The language COPD patients use to describe exacerbations: findings from an interview study
Introduction: Exacerbations of chronic obstructive pulmonary disease (COPD) are significant events. Patients’ (and their carers') experiences and understandings of these events affect their responses to symptom changes and the likelihood of reporting such episodes. We aimed to explore the language used by COPD patients and their carers to describe exacerbations, and to understand the meaning and relevance of the term ‘exacerbation’ to them.
Methods: Semi-structured interviews were conducted by phone in a multicentre qualitative study. Participants were recruited purposively in primary and secondary care. Interviews were audio-recorded and analysed using reflexive thematic analysis. Descriptive data are presented as mean [SD] unless stated.

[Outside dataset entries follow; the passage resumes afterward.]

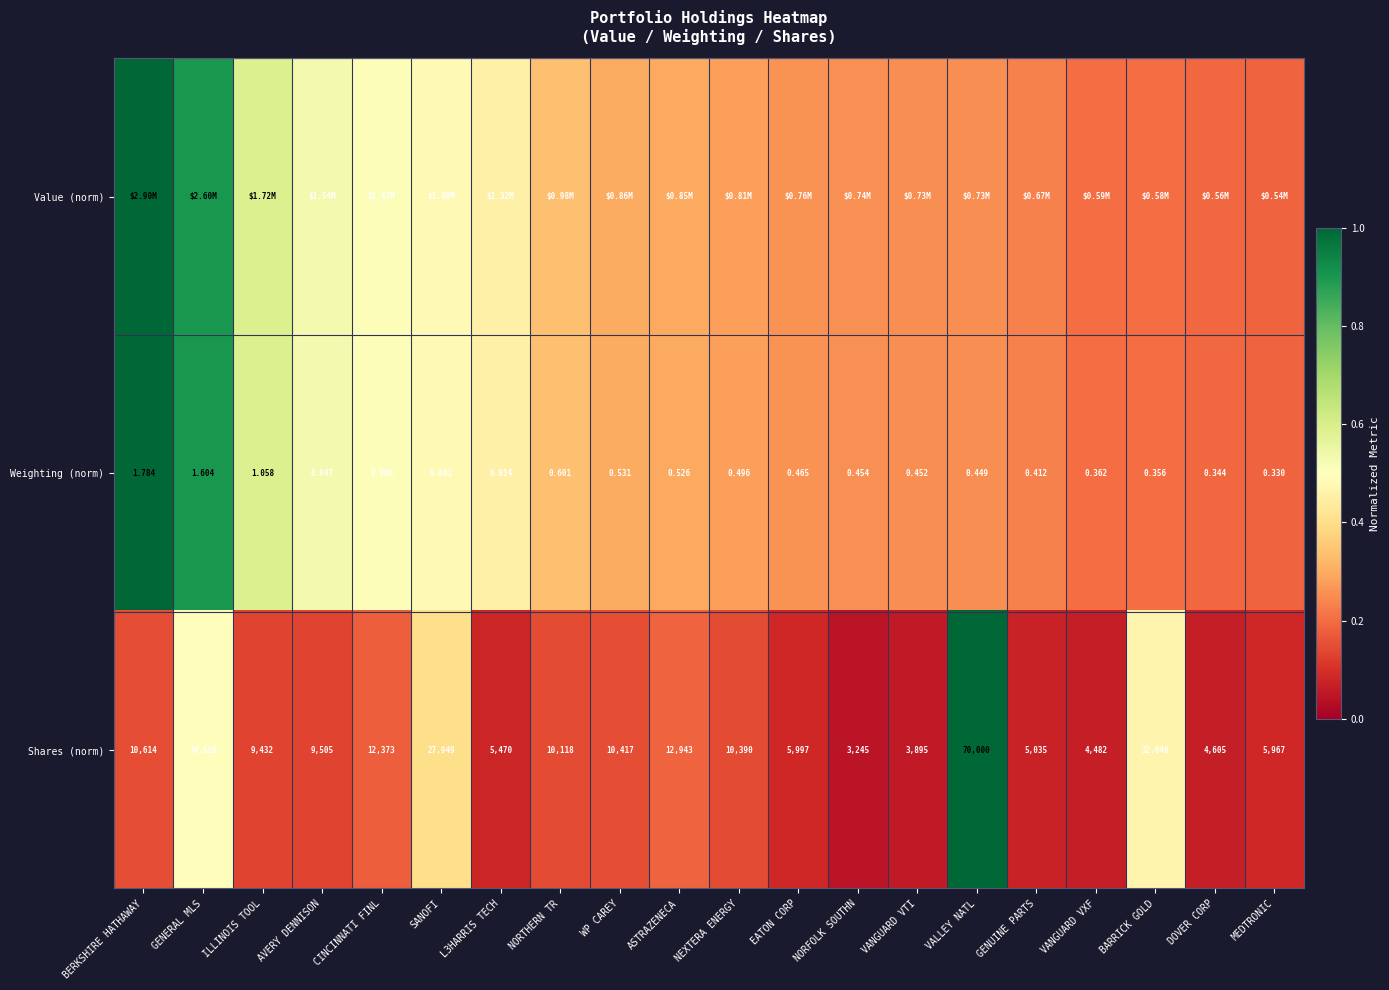

At which label is Weighting (norm) closest to 1?

AVERY DENNISON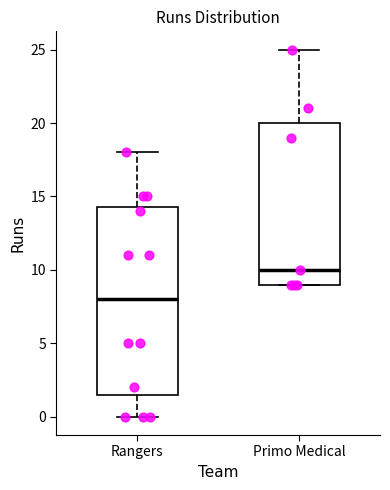

Which box's median line is the lowest?

Rangers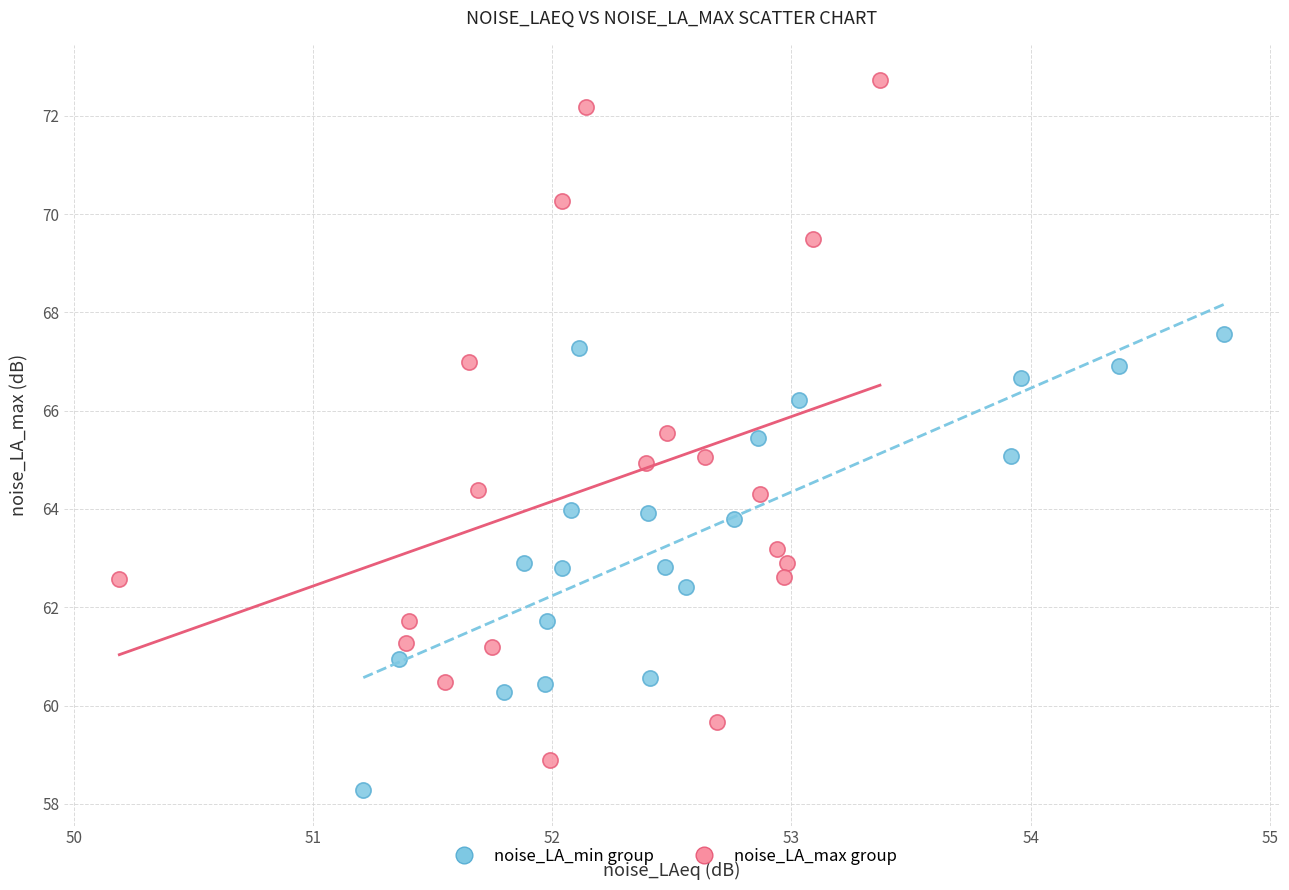

Which series reaches the maximum Y coordinate?

noise_LA_max group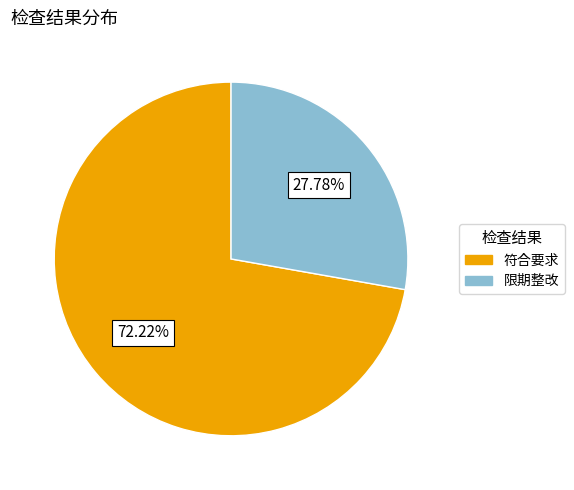

What is the majority slice?

符合要求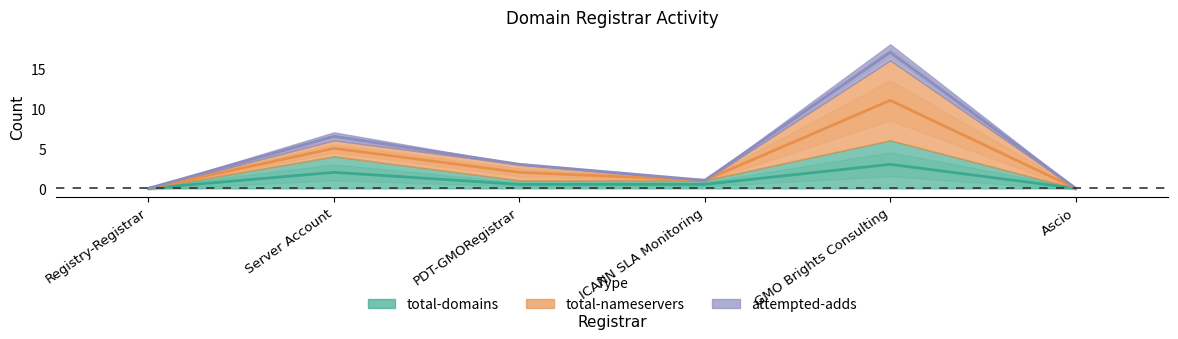

True or false: total-domains and attempted-adds intersect in this chart.

False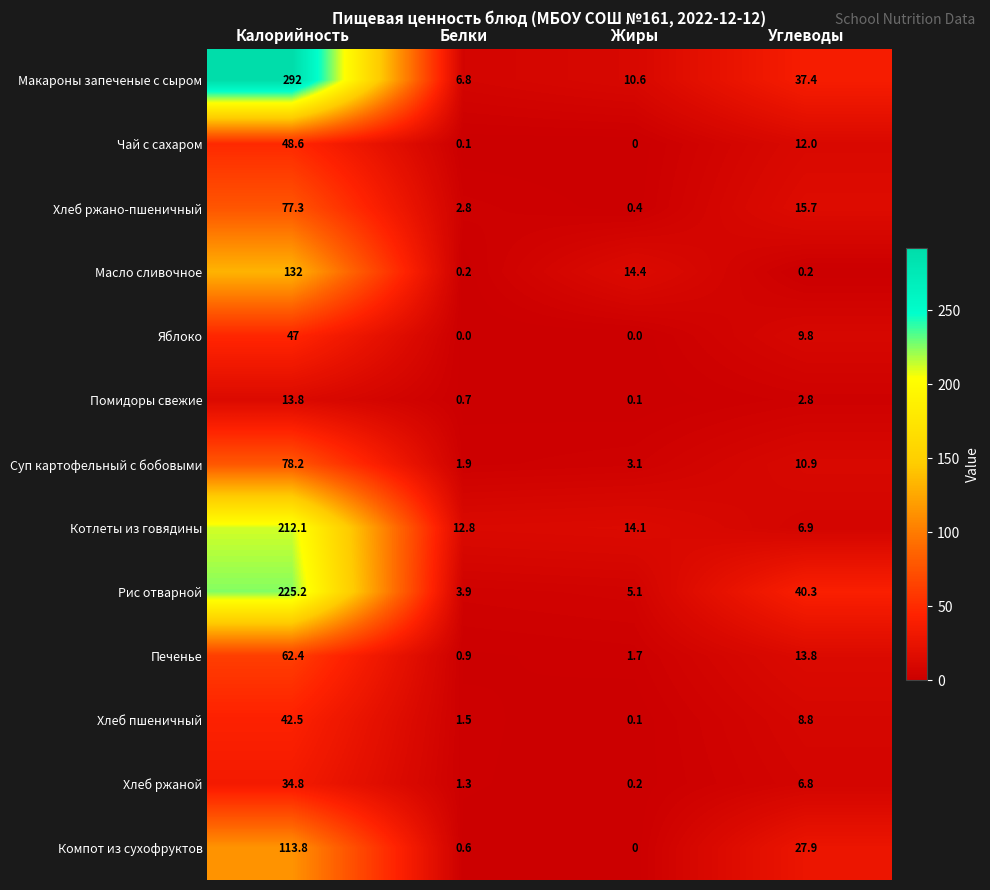

True or false: Чай с сахаром has a value of 16.7 at Углеводы.

False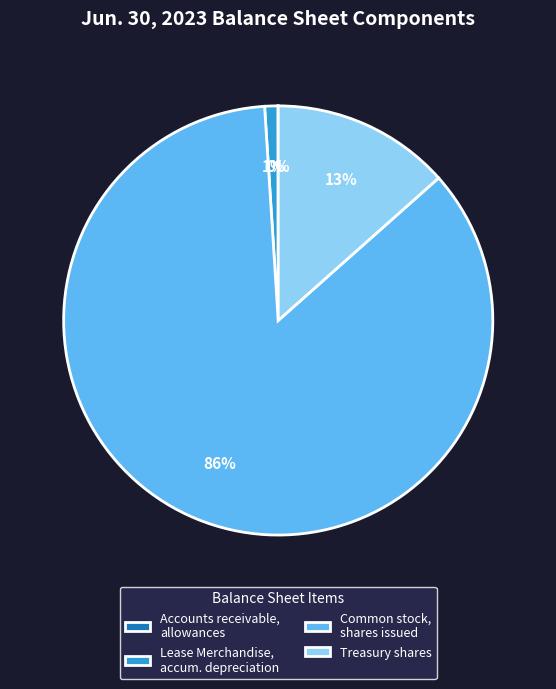

Which category has the biggest portion of the pie?

Common stock, shares issued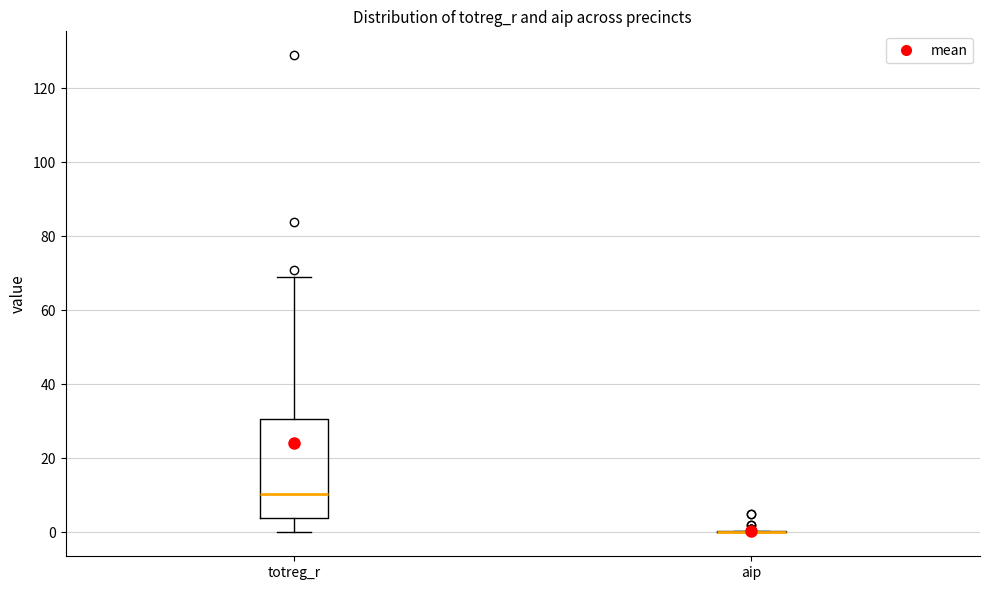

Reading left to right, transcribe this box plot: for each box, give where its median line is, the range the box spans, and where its two whiskers end, as read against the y-axis. The values are not printed on the chart, so give them approximately, as read against the axis.

totreg_r: median 10, box 4 to 30, whiskers 0 to 70
aip: box collapsed to a line at 0, whiskers 0 to 0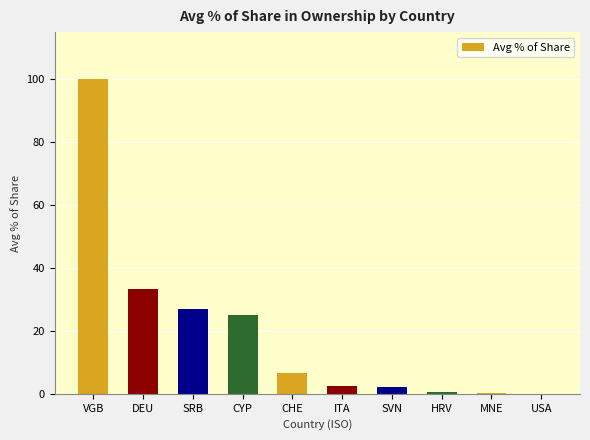

What is the sum of the values at DEU and USA?

33.3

Results: 40 COPD patients were interviewed (21 female; 28 white; age 69 [8.1] years, COPD duration 11.3 [8.3] years, median [range] number of exacerbations in the past year 1.5 [0-9]). Seven carers (6 female, 6 white) were interviewed.
Two themes were identified: 1) The language we use in COPD is important and 2) Episodes of symptom worsening have profound impact.
Participants found the word exacerbation difficult to say, sometimes using the words exasperation or expiration instead. Very few reported using the word exacerbation themselves and half stated that the word means nothing at all to them. Instead most people used plain language like ‘me breathing’s just worse’ or ‘I’m having a job to breathe’ to describe exacerbations. Flare-up was a commonly used term, with some saying they had an ‘attack’, however none used the words ‘worsening’ or ‘crisis’ to describe an exacerbation. The vivid descriptions given by patients include imagery of volcanos, constricting bands and grim faces and clearly show how much patients are affected when their symptoms get worse.
Discussion: The term exacerbation has little meaning to patients and we recommend that clinicians should consider alternative language when communicating with patients and their carers.